Perhaps Barnabas’s greatest contribution came when Saul—later known as St. Paul—converted to Christianity. Many believers were understandably afraid of Saul because he had once persecuted Christians. While others were hesitant to trust him, Barnabas welcomed him, believed in him, and introduced him to the apostles.
Imagine what might have happened if Barnabas had not stepped forward. One act of encouragement helped open the door for Paul’s ministry, which would go on to spread the Gospel throughout much of the known world.
Barnabas reminds us that not everyone is called to stand at the front of the crowd. Some are called to encourage, support, welcome, and strengthen others. Every church is blessed with Barnabases—the person who sends a card, makes a phone call, welcomes a visitor, prepares a meal, offers a prayer, or simply says, “I’m glad you’re here.”

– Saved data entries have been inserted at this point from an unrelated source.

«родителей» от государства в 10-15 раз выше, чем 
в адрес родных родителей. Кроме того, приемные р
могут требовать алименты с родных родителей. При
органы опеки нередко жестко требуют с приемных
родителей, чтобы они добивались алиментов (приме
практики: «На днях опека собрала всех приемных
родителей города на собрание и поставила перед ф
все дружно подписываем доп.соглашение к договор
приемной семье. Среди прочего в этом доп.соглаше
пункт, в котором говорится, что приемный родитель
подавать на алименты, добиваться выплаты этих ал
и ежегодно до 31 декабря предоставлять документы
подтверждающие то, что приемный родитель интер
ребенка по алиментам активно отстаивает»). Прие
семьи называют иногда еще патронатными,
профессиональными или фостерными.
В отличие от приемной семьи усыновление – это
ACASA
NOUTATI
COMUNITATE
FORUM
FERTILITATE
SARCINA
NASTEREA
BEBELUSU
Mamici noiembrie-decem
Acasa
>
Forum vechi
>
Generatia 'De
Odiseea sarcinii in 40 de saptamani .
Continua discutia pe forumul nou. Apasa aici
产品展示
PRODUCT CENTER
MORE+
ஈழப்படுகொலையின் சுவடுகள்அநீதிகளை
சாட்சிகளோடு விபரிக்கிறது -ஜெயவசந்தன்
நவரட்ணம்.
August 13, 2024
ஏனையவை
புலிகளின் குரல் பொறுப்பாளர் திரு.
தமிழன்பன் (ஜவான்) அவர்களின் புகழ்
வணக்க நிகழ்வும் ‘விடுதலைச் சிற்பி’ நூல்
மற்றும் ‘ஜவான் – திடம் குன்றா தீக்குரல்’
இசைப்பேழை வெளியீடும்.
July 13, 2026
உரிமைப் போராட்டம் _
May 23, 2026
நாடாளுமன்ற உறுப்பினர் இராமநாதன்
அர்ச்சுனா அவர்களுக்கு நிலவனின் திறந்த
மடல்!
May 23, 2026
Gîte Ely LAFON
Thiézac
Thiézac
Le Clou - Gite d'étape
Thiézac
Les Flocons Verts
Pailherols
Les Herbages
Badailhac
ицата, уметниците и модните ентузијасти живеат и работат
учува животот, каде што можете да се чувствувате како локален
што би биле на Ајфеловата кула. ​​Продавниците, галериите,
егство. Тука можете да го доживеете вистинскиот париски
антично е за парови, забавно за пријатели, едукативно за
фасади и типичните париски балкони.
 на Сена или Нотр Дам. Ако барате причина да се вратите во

These acts may seem small, but they can have a lasting impact. A kind word offered at the right moment can change someone’s day, strengthen their faith, or even alter the course of their life.
As we celebrate the Feast of St. Barnabas on June 11, let us ask ourselves: Who needs encouragement today? How can we be a Barnabas to someone in our community? May God help each one of us to share kindness generously, offer support freely, and build one another up in faith and love.
FAITH IN ACTION
Help support the Clinton Christian Community Center (4C’s) and Mississippi College Student Food Bank with non-perishable food items each Sunday. Baskets are marked in the Narthex.
FINANCIAL STATUS April: Income/$19,424.33– Expenses/11,212.49
JUNE FUN QUIZ
- You adopt a lovable golden retriever. What name do you choose?
☐ Barnabas, ☐ Sir Barks-a-Lot, ☐ Archbishop Woofington III - A cat arrives at your house and immediately acts like it owns the place. Its name is:
☐ Queen Pimpi, ☐ King Whiskers, ☐ The Right Reverend Floof - You win a goldfish at a church picnic. What do you call it?
☐ Captain Bubbles, ☐ Swim Shady, ☐ Fishopher - An iguana joins your household. Naturally, you name it:
☐ Sir Scales, ☐ Pickle, ☐ Steve
RESULTS
Mostly Barnabas-related names:
You have the spirit of encouragement! Like St. Barnabas, you see the best in everyone—including pets.
Mostly silly names:
You bring joy wherever you go. The world needs more laughter, and apparently more iguanas named Steve.
A little of everything:
Congratulations! You are wonderfully unique, just like every beloved creature God has made.